Ao longo de 70 minutos, não se vê uma única bola em movimento ou um jogador. A câmara fixa pai e filho a acompanharem jogos em cafés, do lado de fora do estádio e até num hospital. O que conta é a sugestão de que a fragilidade dos laços familiares e dos afetos paternais tem nos jogadores e no jogo formas de aproximação sentimental. O futebol para enfrentar a ausência e o grande silêncio.

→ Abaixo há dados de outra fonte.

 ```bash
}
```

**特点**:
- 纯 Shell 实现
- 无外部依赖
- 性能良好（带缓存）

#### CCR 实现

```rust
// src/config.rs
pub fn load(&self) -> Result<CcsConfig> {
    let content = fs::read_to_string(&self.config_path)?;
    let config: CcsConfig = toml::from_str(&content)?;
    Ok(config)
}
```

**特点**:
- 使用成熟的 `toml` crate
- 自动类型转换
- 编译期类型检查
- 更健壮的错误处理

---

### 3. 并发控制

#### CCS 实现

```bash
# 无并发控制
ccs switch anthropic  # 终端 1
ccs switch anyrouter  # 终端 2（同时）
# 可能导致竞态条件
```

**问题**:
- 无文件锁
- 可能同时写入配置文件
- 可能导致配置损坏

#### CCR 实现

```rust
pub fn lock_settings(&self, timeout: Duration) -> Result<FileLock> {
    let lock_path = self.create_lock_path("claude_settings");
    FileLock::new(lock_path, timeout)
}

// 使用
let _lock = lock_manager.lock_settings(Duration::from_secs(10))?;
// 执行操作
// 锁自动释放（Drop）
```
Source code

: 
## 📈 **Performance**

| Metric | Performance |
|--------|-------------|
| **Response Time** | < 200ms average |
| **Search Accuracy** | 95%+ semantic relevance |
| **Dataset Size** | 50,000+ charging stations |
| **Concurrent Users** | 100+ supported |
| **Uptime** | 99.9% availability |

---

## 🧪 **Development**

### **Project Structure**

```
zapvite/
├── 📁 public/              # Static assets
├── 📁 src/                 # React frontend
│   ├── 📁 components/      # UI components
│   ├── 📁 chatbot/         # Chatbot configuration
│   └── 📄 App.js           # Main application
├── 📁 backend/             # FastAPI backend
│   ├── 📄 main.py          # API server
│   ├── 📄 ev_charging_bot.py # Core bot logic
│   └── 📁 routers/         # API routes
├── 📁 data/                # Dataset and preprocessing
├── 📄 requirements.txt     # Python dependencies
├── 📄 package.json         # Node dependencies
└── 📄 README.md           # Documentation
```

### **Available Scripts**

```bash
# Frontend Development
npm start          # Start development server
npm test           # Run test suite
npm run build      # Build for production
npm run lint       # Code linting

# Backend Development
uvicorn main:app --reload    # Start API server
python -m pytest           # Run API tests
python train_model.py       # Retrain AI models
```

Desculpem-me o regresso à derrota do Benfica às mãos do Sporting, mas estive em Alvalade nos 7-1 e sei que não devemos contornar as experiências traumáticas, temos de enfrentá-las. Neste trauma que ainda está bem vivo, a meio do jogo, o meu filho, que nos anos que leva de bancada da Luz nunca havia visto nada assim, disse-me, meio a medo, "não quero estar aqui". Expliquei-lhe que não se abandona as bancadas antes do fim.

É uma questão de princípio e uma experiência formativa. Sem a sensação singular de vivermos as derrotas e de deixarmos que elas se entranhem, não sofreríamos da mesma forma pelo nosso clube. Mais importante, com as vitórias e os abraços emocionados nos golos, está claro, quebramos o silêncio, aproximamo-nos. Já nas derrotas dolorosas, aprendemos a sofrer em conjunto. O que faz muita falta no resto da vida que fica fora dos estádios.